An Innovative and Collaborative Approach to Collecting Climate Change Data

A significant multi-year climate change study

With Yukon Energy (YEC) generating 97 percent or more of all its electricity with hydro, it’s critical that the corporation be ready for any future changes in the watersheds that feed its facilities. With that in mind, YEC is partnering with the Northern Climate ExChange (NCE) at Yukon College and the Institut national de la recherche scientifique (INRS), a graduate school of the University of Quebec’s network, on a significant multi-year climate change study.

Photo Courtesy of Yukon College

Photo Courtesy of Yukon College

The research team is looking at how long-term changes in temperature, snow, rain and permafrost may impact three Yukon watersheds in the decades to come.

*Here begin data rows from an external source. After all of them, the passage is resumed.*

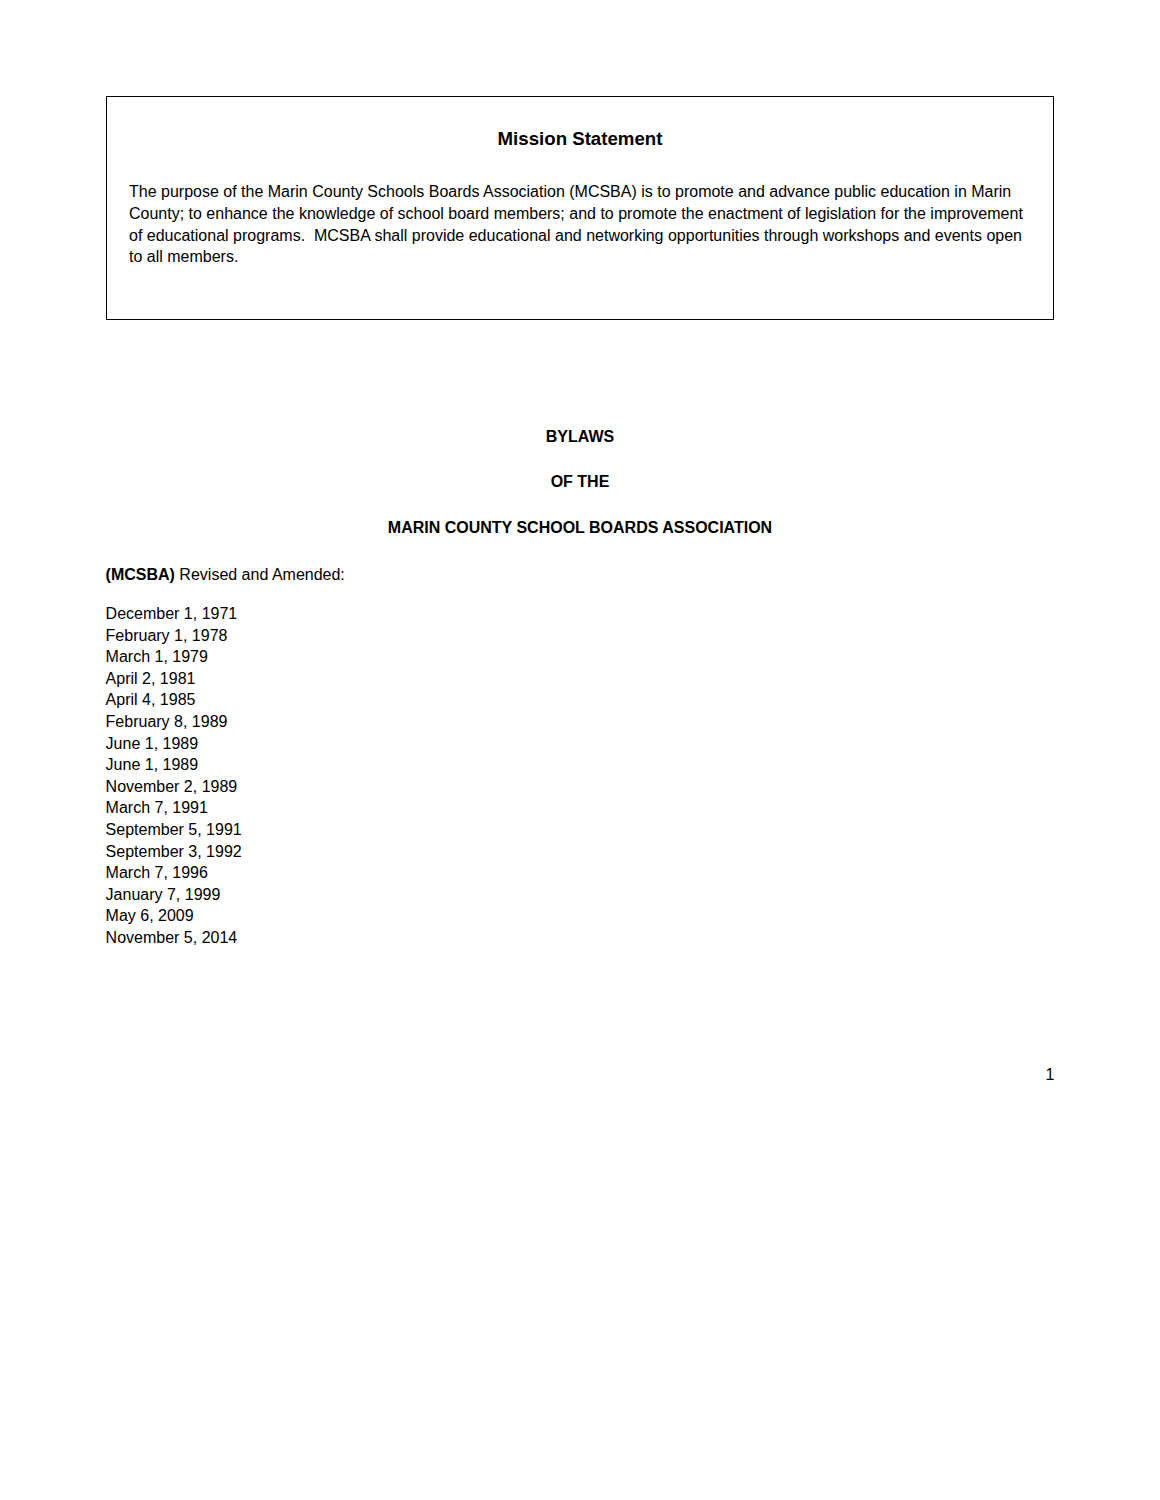Mission Statement
The purpose of the Marin County Schools Boards Association (MCSBA) is to promote and advance public education in Marin County; to enhance the knowledge of school board members; and to promote the enactment of legislation for the improvement of educational programs. MCSBA shall provide educational and networking opportunities through workshops and events open to all members.
BYLAWS
OF THE
MARIN COUNTY SCHOOL BOARDS ASSOCIATION
(MCSBA) Revised and Amended:
December 1, 1971
February 1, 1978
March 1, 1979
April 2, 1981
April 4, 1985
February 8, 1989
June 1, 1989
June 1, 1989
November 2, 1989
March 7, 1991
September 5, 1991
September 3, 1992
March 7, 1996
January 7, 1999
May 6, 2009
November 5, 2014
1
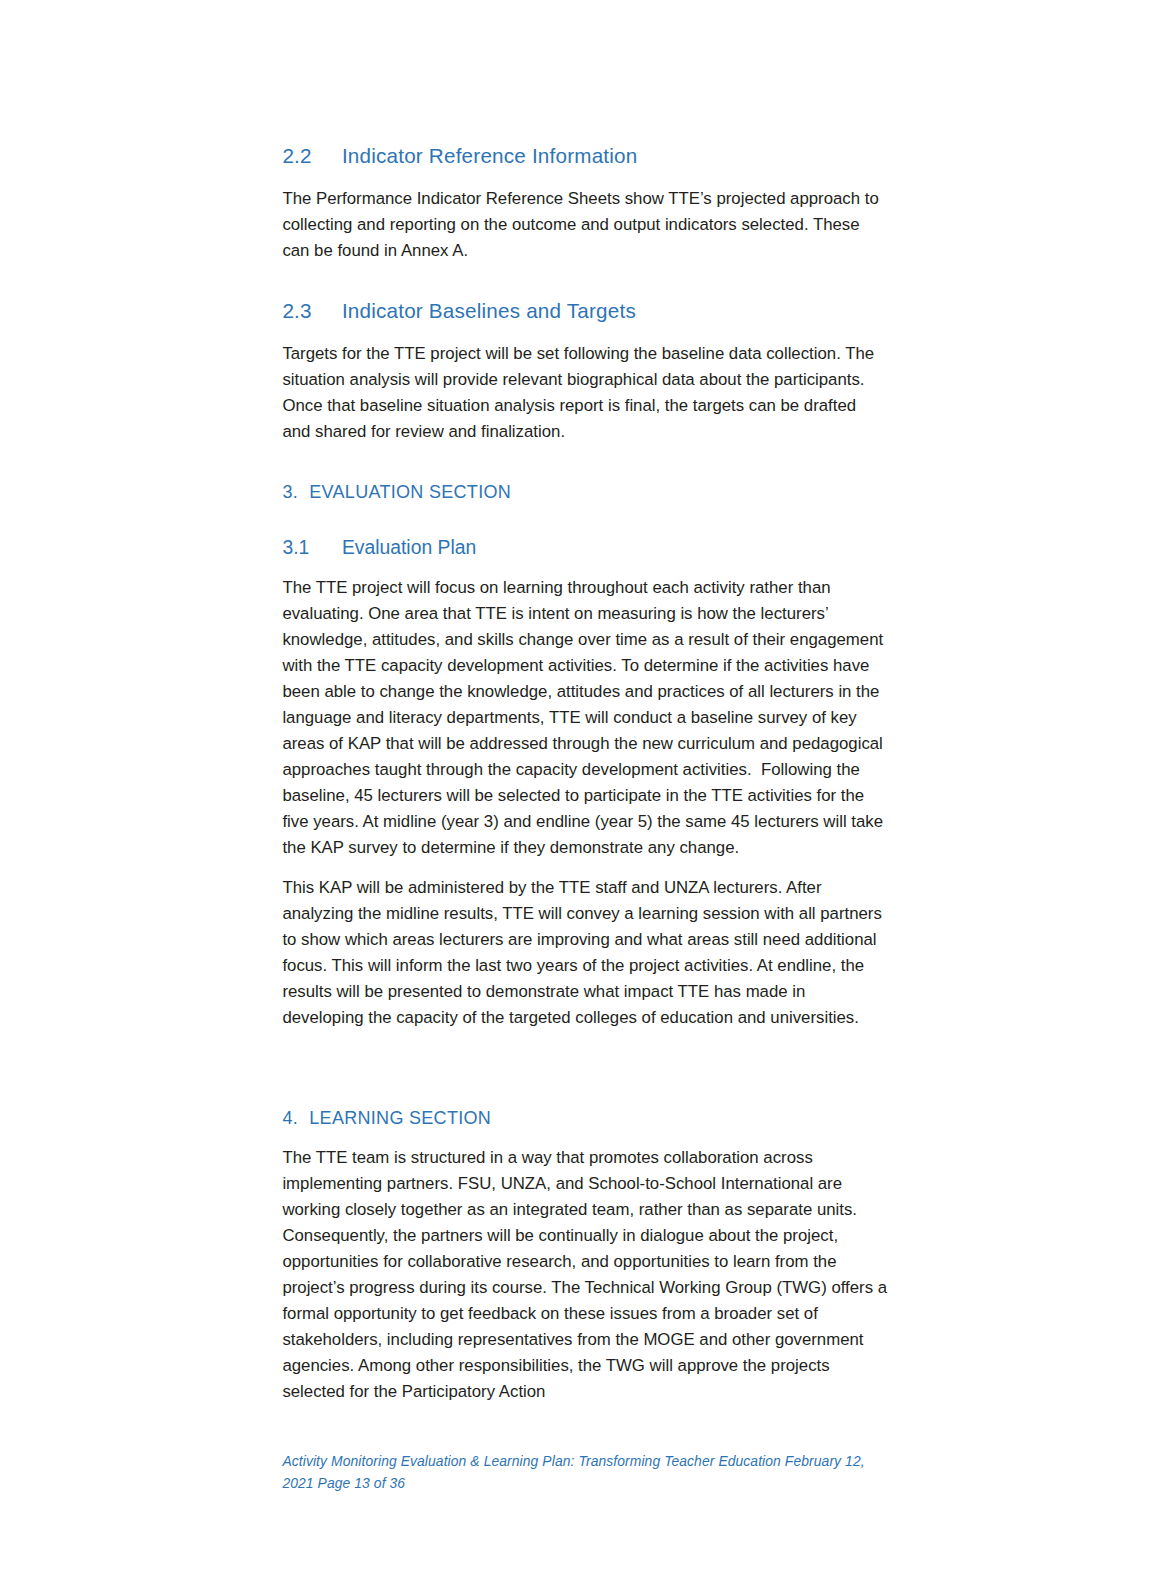2.2 Indicator Reference Information
The Performance Indicator Reference Sheets show TTE’s projected approach to collecting and reporting on the outcome and output indicators selected. These can be found in Annex A.
2.3 Indicator Baselines and Targets
Targets for the TTE project will be set following the baseline data collection. The situation analysis will provide relevant biographical data about the participants. Once that baseline situation analysis report is final, the targets can be drafted and shared for review and finalization.
3. Evaluation Section
3.1 Evaluation Plan
The TTE project will focus on learning throughout each activity rather than evaluating. One area that TTE is intent on measuring is how the lecturers’ knowledge, attitudes, and skills change over time as a result of their engagement with the TTE capacity development activities. To determine if the activities have been able to change the knowledge, attitudes and practices of all lecturers in the language and literacy departments, TTE will conduct a baseline survey of key areas of KAP that will be addressed through the new curriculum and pedagogical approaches taught through the capacity development activities. Following the baseline, 45 lecturers will be selected to participate in the TTE activities for the five years. At midline (year 3) and endline (year 5) the same 45 lecturers will take the KAP survey to determine if they demonstrate any change.
This KAP will be administered by the TTE staff and UNZA lecturers. After analyzing the midline results, TTE will convey a learning session with all partners to show which areas lecturers are improving and what areas still need additional focus. This will inform the last two years of the project activities. At endline, the results will be presented to demonstrate what impact TTE has made in developing the capacity of the targeted colleges of education and universities.
4. Learning Section
The TTE team is structured in a way that promotes collaboration across implementing partners. FSU, UNZA, and School-to-School International are working closely together as an integrated team, rather than as separate units. Consequently, the partners will be continually in dialogue about the project, opportunities for collaborative research, and opportunities to learn from the project’s progress during its course. The Technical Working Group (TWG) offers a formal opportunity to get feedback on these issues from a broader set of stakeholders, including representatives from the MOGE and other government agencies. Among other responsibilities, the TWG will approve the projects selected for the Participatory Action
Activity Monitoring Evaluation & Learning Plan: Transforming Teacher Education February 12, 2021 Page 13 of 36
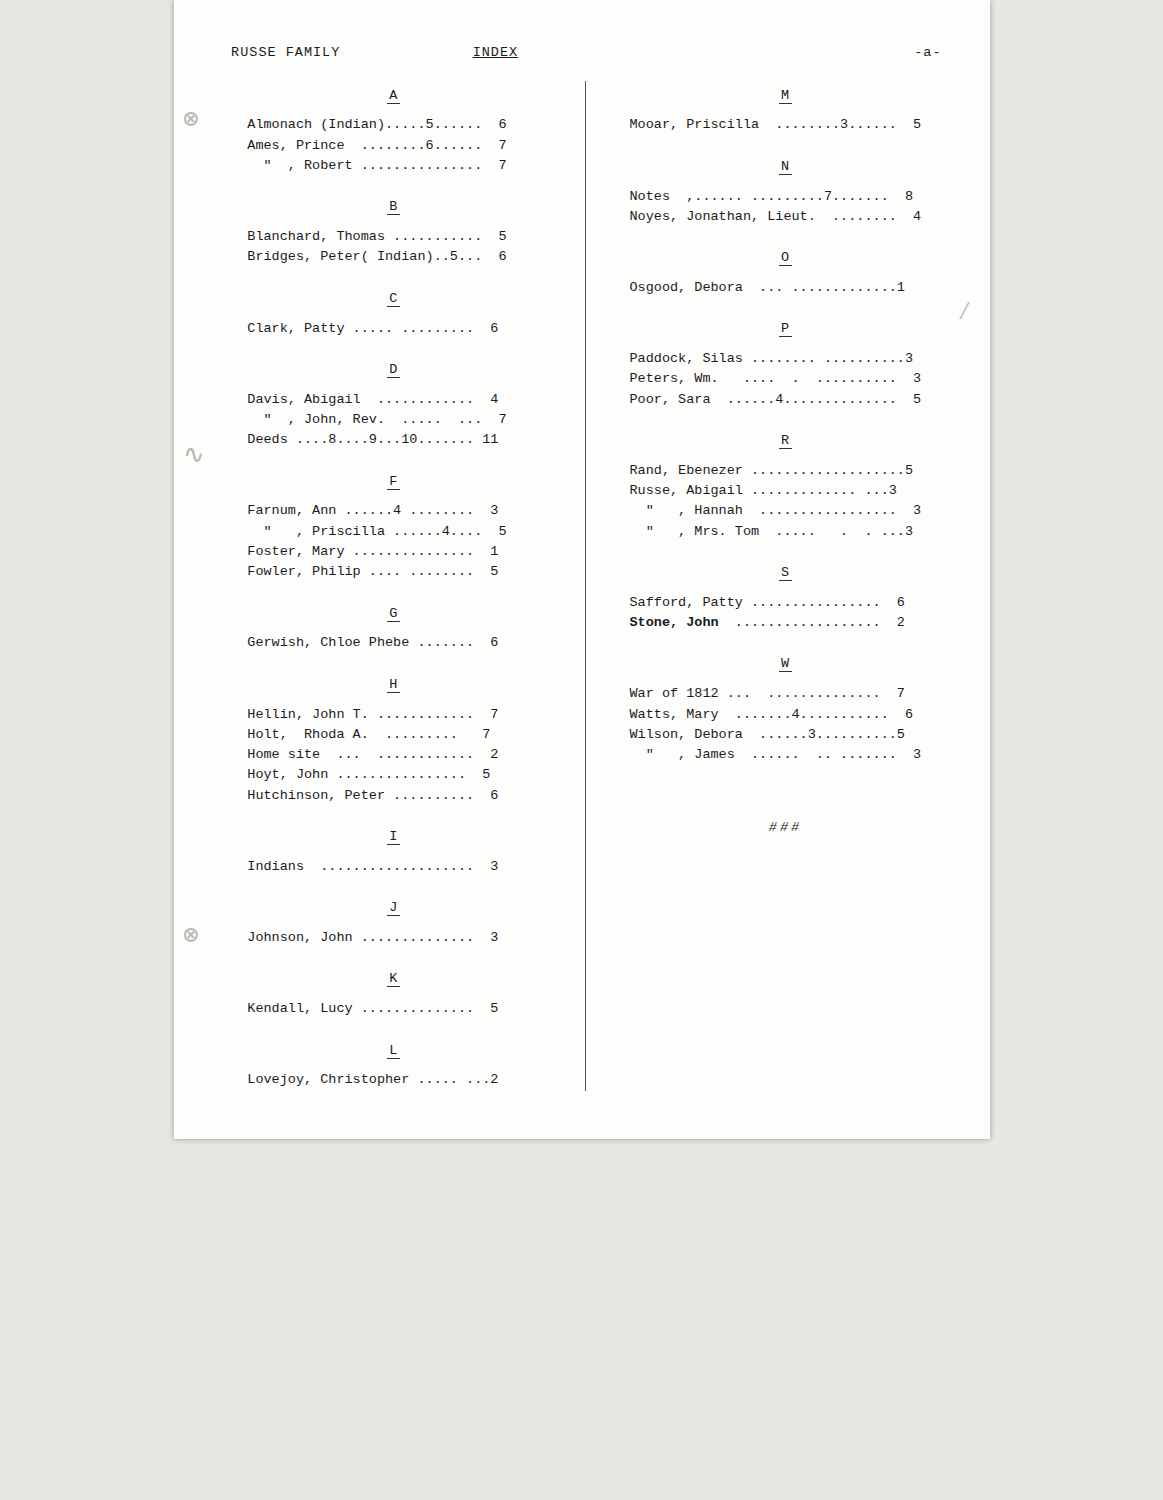⊗
∿
⊗
∕
RUSSE FAMILY
INDEX
-a-
A
Almonach (Indian).....5...... 6
Ames, Prince ........6...... 7
" , Robert ............... 7
B
Blanchard, Thomas ........... 5
Bridges, Peter( Indian)..5... 6
C
Clark, Patty ..... ......... 6
D
Davis, Abigail ............ 4
" , John, Rev. ..... ... 7
Deeds ....8....9...10....... 11
F
Farnum, Ann ......4 ........ 3
" , Priscilla ......4.... 5
Foster, Mary ............... 1
Fowler, Philip .... ........ 5
G
Gerwish, Chloe Phebe ....... 6
H
Hellin, John T. ............ 7
Holt, Rhoda A. ......... 7
Home site ... ............ 2
Hoyt, John ................ 5
Hutchinson, Peter .......... 6
I
Indians ................... 3
J
Johnson, John .............. 3
K
Kendall, Lucy .............. 5
L
Lovejoy, Christopher ..... ...2
M
Mooar, Priscilla ........3...... 5
N
Notes ,...... .........7....... 8
Noyes, Jonathan, Lieut. ........ 4
O
Osgood, Debora ... .............1
P
Paddock, Silas ........ ..........3
Peters, Wm. .... . .......... 3
Poor, Sara ......4.............. 5
R
Rand, Ebenezer ...................5
Russe, Abigail ............. ...3
" , Hannah ................. 3
" , Mrs. Tom ..... . . ...3
S
Safford, Patty ................ 6
Stone, John .................. 2
W
War of 1812 ... .............. 7
Watts, Mary .......4........... 6
Wilson, Debora ......3..........5
" , James ...... .. ....... 3
###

This project will allow Yukon Energy to better forecast and manage water in each of its hydroelectric reservoirs in the short term while planning for the effects of climate change over time.

The research team will also develop a range of tools to allow Yukon Energy to forecast inflow to its Mayo, Aishihik and Whitehorse hydroelectric power plants on timescales ranging from weeks to years. To create these tools, model advancements tailored for northern environments are being developed. Environment and Climate Change Canada (ECCC) products (i.e., observed and weather forecasts, stream flows) and various sources of climate projections will be used for the hydrological modelling system.

Local First Nations are involved in this work. Since the latest phase of the project is being done within the traditional territories of the Champagne and Aishihik First Nations (CAFN) and First Nation of Na-Cho Nyak Dun (NND), Yukon Energy and the Northern Climate ExChange worked with each First Nation to determine the best locations for the new data collection stations. Local First Nations citizens were invited to work as field assistants, and all data gathered through this project is being shared with the two First Nations.

Project teams are planning to engage local schoolchildren in the project with presentations and interactive experiments.

Photo Courtesy of Yukon College

Conducting climate change research is fairly common practice among hydro utilities. However, connecting industry with local indigenous knowledge and applied research expertise from Canadian colleges will result in innovative technologies to help insure Yukoners continue to enjoy an abundant supply of sustainable electricity.